While examining these bizarre creatures the scientists discovered that the creatures also spoke some fairly regular English. Pérez stated, “We can see, for example, that they have a common ‘language,’ something like a dialect or dialectic.”
Dr. Pérez believes that the unicorns may have originated in Argentina, where the animals were believed to be descendants of a lost race of people who lived there before the arrival of humans in those parts of South America.
Doesn’t look like AI generated at all, right? That’s how powerful AI is.
Images can be classified using another special type of neural network called convolution neural networks or CNNs. Image is basically a matrix of pixel values. The pixel value defines the color of a spot in an image. CNNs are basically an extension of Neural Nets. They have additional convolution operations that extract important feature out of an image. These important features are then fed to the neural network. Consider the diagram below.
Image credits – uwjlkarn Files
Consider a task where you need to automate captioning an image.
Image credits – CND images
These captions in the image are generated by AI. Meaning, you just have to pass the image through the model and it will generate the caption for you. But how is this possible? It is possible by using CNN-RNN combination.

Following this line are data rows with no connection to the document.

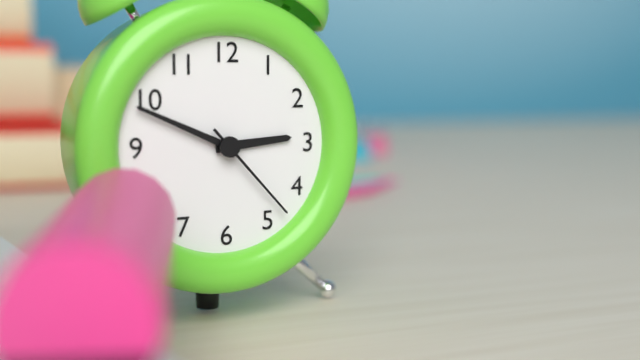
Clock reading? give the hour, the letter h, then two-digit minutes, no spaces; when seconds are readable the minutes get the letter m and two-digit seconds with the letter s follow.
2h49m23s
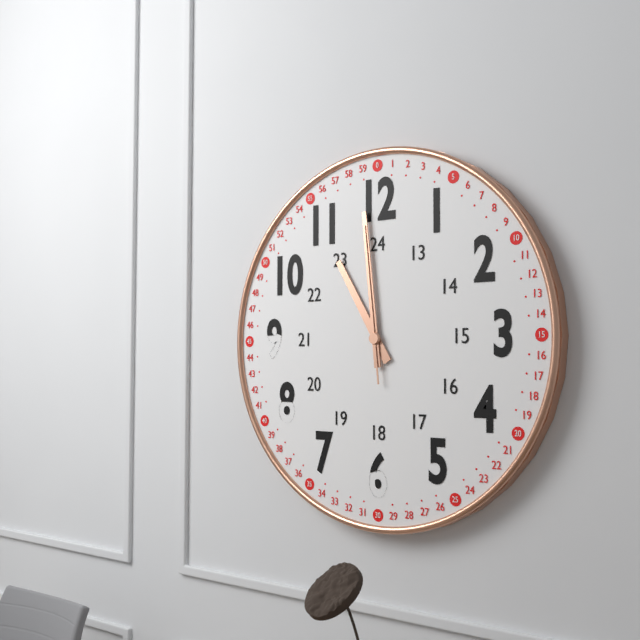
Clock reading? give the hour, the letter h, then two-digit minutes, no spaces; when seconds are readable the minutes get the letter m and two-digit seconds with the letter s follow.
10h59m59s
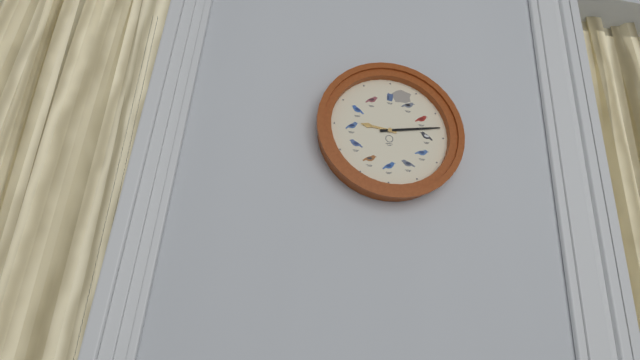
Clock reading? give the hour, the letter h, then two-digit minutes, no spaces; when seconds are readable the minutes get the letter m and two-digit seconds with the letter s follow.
9h13
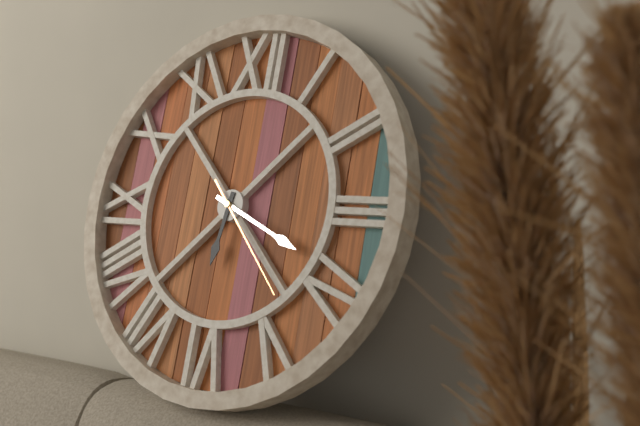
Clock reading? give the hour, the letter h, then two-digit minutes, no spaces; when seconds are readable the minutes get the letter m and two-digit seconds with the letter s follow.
6h19m23s
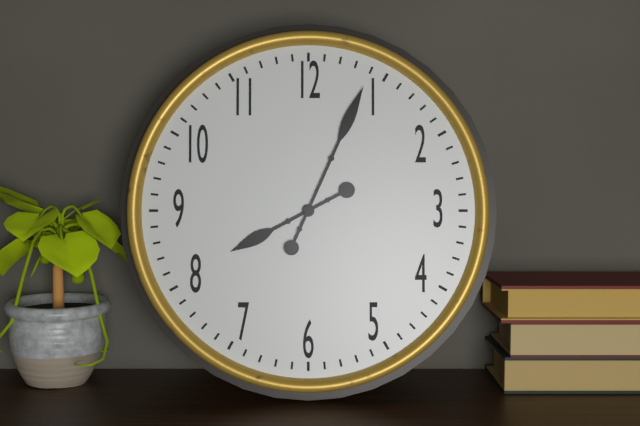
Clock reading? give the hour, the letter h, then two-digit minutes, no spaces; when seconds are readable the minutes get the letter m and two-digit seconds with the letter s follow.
8h04
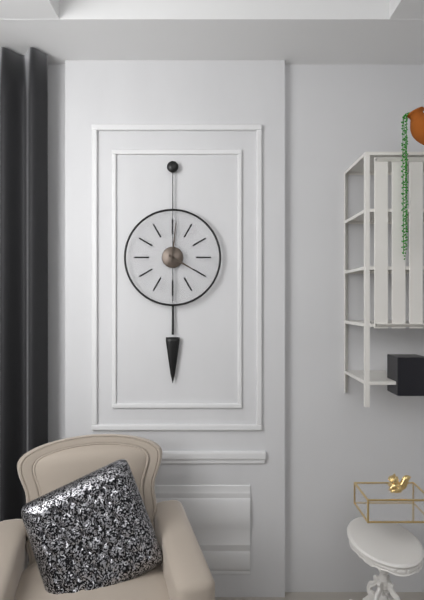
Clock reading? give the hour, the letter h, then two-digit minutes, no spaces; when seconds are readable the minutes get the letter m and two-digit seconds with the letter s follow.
4h01
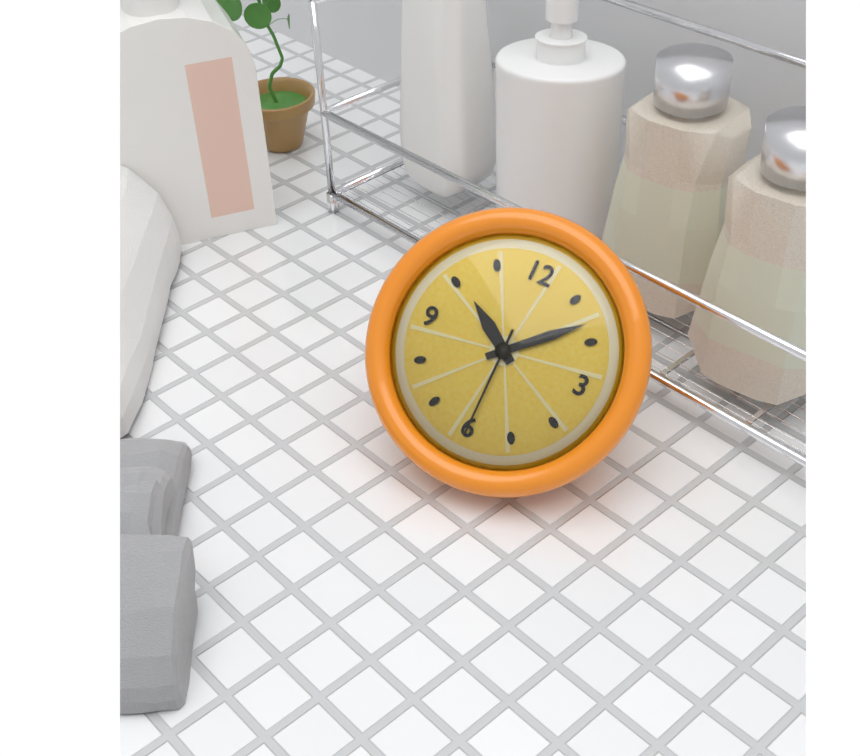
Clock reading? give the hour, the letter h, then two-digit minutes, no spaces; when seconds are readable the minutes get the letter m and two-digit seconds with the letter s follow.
10h08m30s
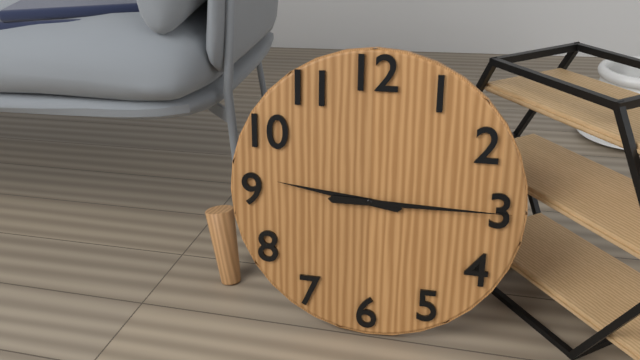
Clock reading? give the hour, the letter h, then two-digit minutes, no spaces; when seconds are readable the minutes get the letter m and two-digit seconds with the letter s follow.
9h15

Consider a labeled dataset where you have images and captions. You pass the image through a CNN. The output of this CNN is passed as the hidden state input in the RNN. The RNN also has the caption sentence as input. Just like language modeling task discussed earlier. Thus the model is trained to learn patterns from an image, extract useful information out of it and then feed it to the language model. Such an architecture is called encoder-decoder architecture. Here, the encoder is CNN and decoder is RNN.
We have used Google translate so many times. It translates your text so accurately. But how is it able to do that? Writing a set of rules for each language pair is impossible. AI comes to rescue here. In the previous use case, we saw how a CNN-RNN pair can perform the task of image captioning. What if we use an RNN-RNN pair to translate a text?
Image credits – CDN Images
A sentence in a language A can be fed to the encoder RNN (in blue) the output from that RNN can be fed to the decoder RNN (red). When trained on a large number of text pairs, the algorithm can efficiently learn to translate text.